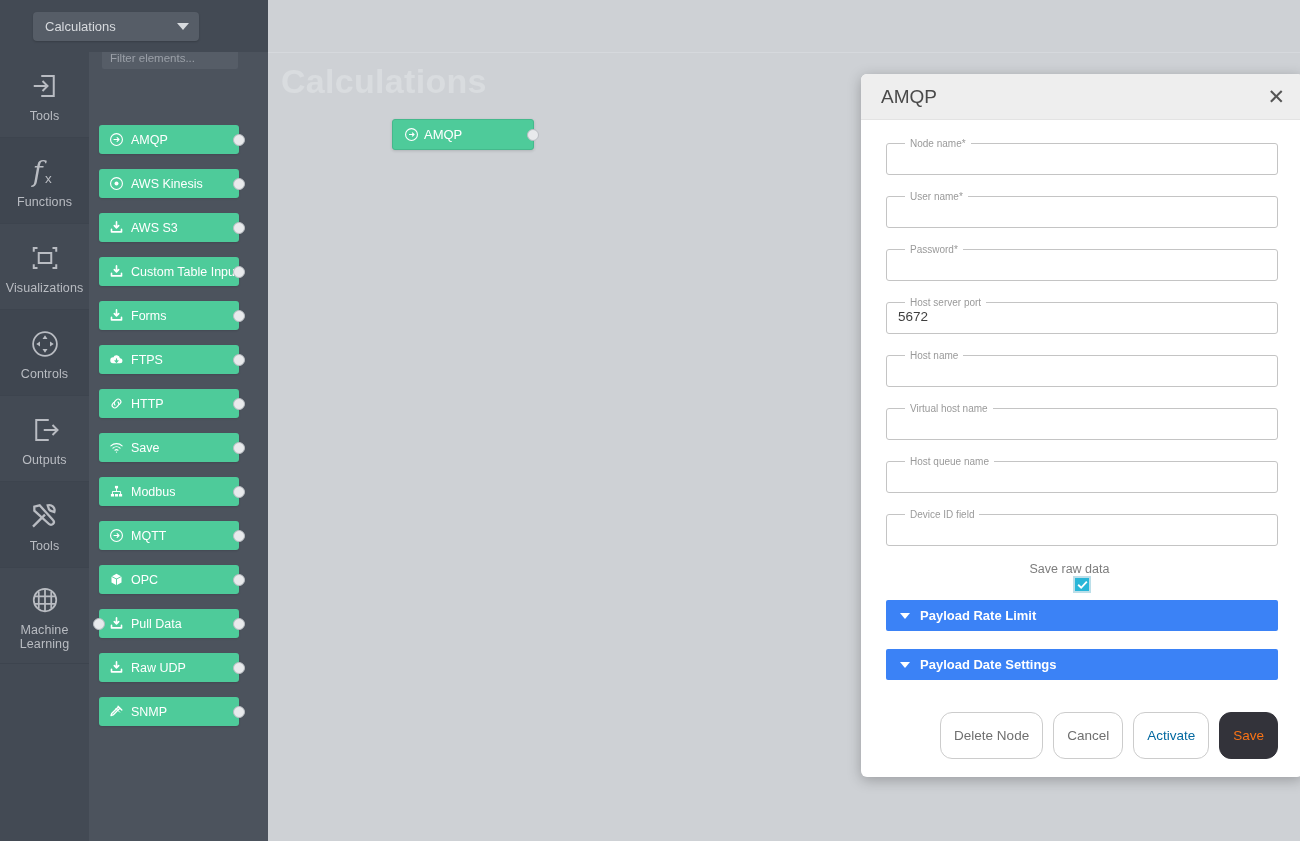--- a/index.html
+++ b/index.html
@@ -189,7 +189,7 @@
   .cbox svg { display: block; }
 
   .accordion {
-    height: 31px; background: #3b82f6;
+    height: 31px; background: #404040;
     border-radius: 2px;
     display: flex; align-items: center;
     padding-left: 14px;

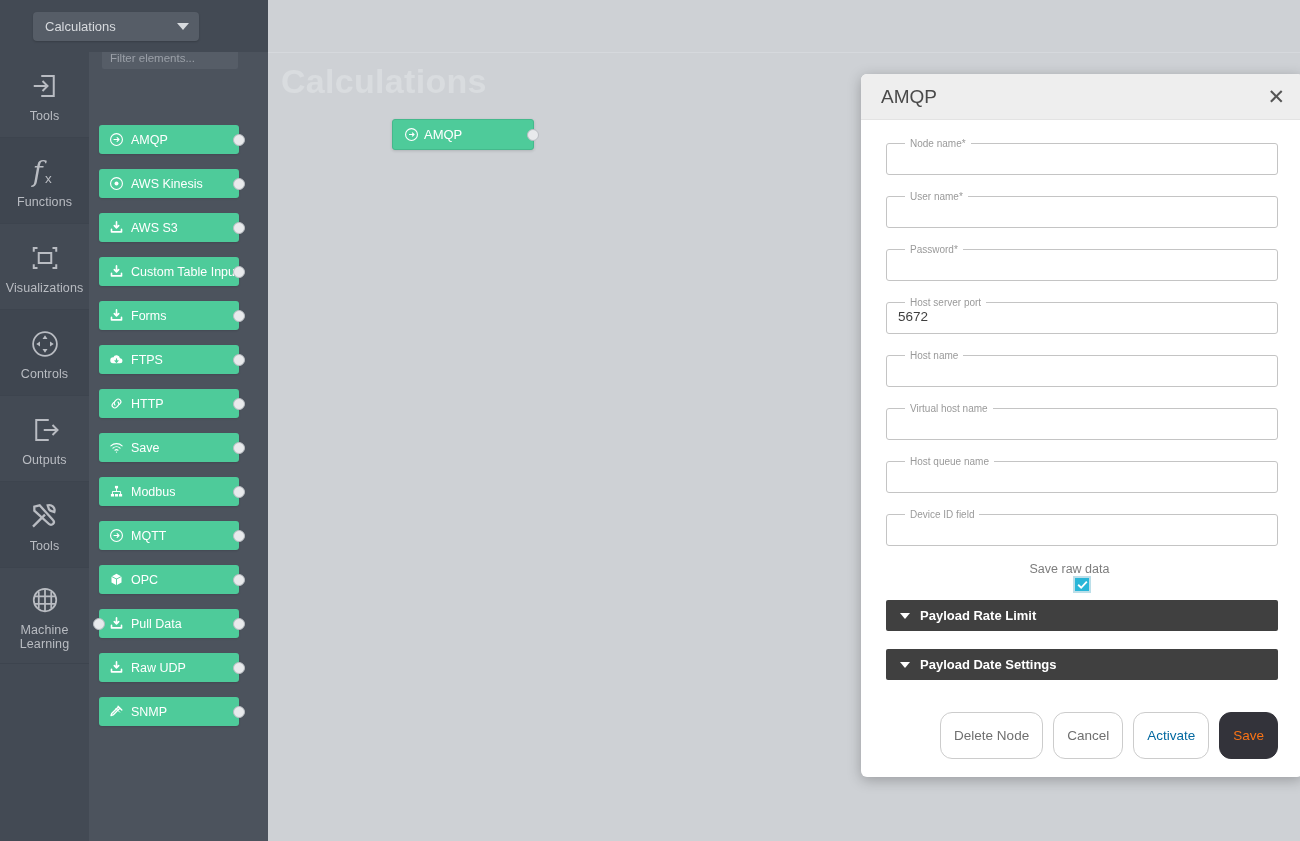--- a/index.html
+++ b/index.html
@@ -209,8 +209,8 @@
     padding: 6px 25px 0 25px;
   }
   .btn {
-    height: 47px; padding: 0 13px;
-    border: 1px solid #cccccc; border-radius: 12px;
+    height: 30px; padding: 0 13px;
+    border: 1px solid #cccccc; border-radius: 1px;
     background: #fff; color: #6f6f6f;
     font-size: 13.5px; cursor: pointer;
     font-family: "Liberation Sans", sans-serif;

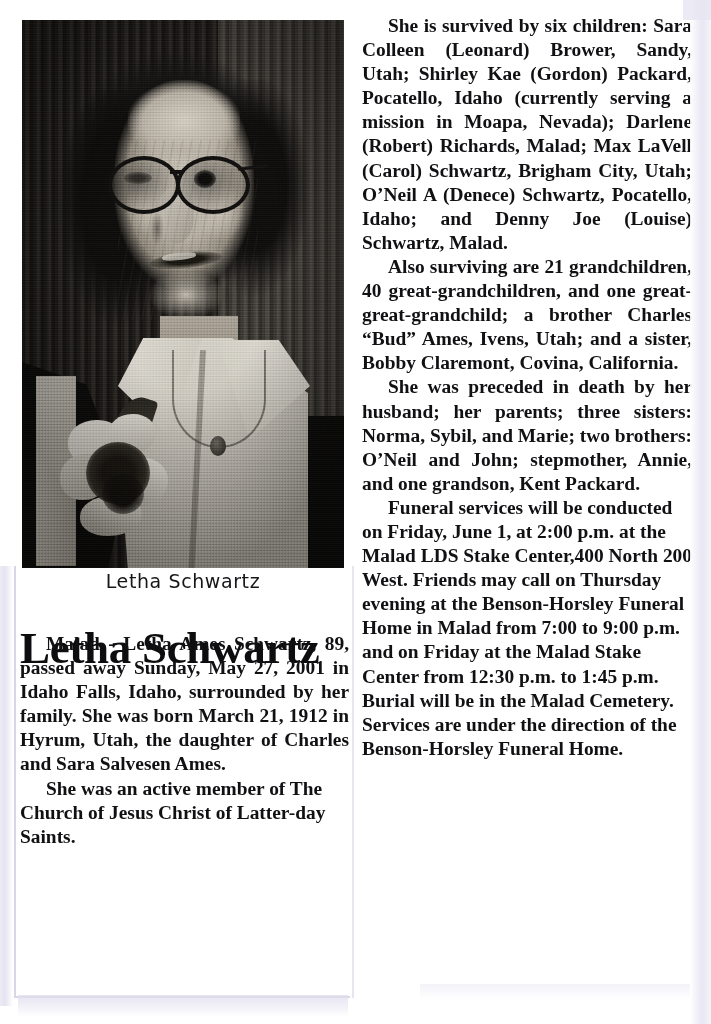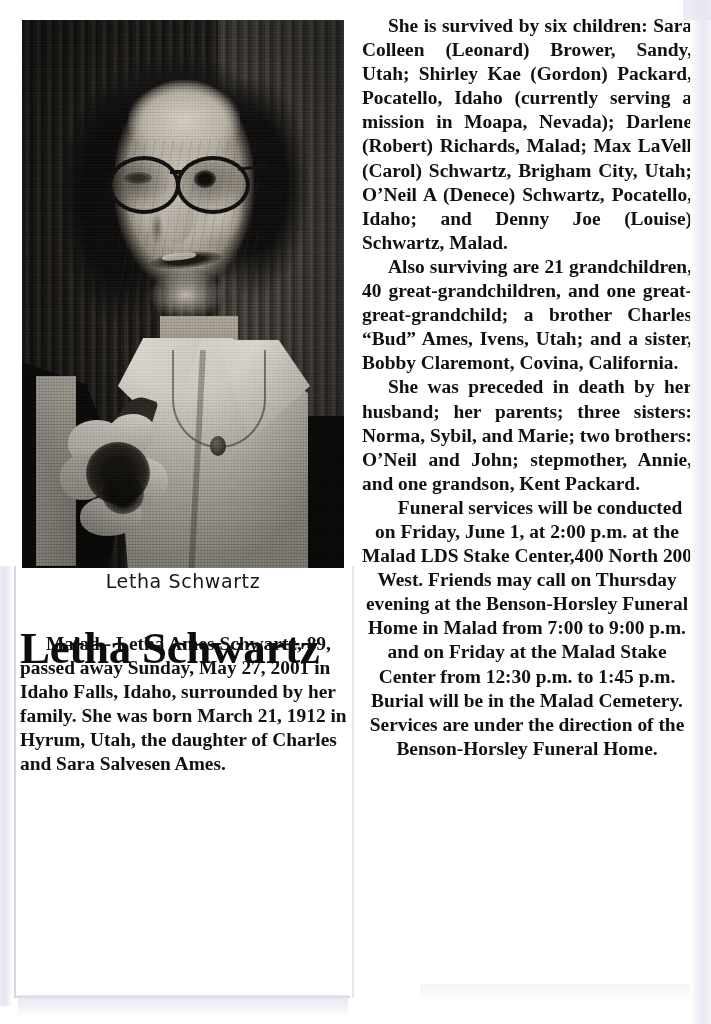--- a/index.html
+++ b/index.html
@@ -382,7 +382,7 @@
   }
   .col p:last-child { text-align: left; }
   #col-left p.last-para { text-align: left; }
-  #col-right p.last-para { text-align: center; }
+  #col-right p.last-para { text-align: left; }
 </style>
 </head>
 <body>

————————

Task goal:
Within the data above, find the lines that contain the word "solid" and copy each of them.

Answer:
-    border: 1px solid #cccccc; border-radius: 12px;
+    border: 1px solid #cccccc; border-radius: 1px;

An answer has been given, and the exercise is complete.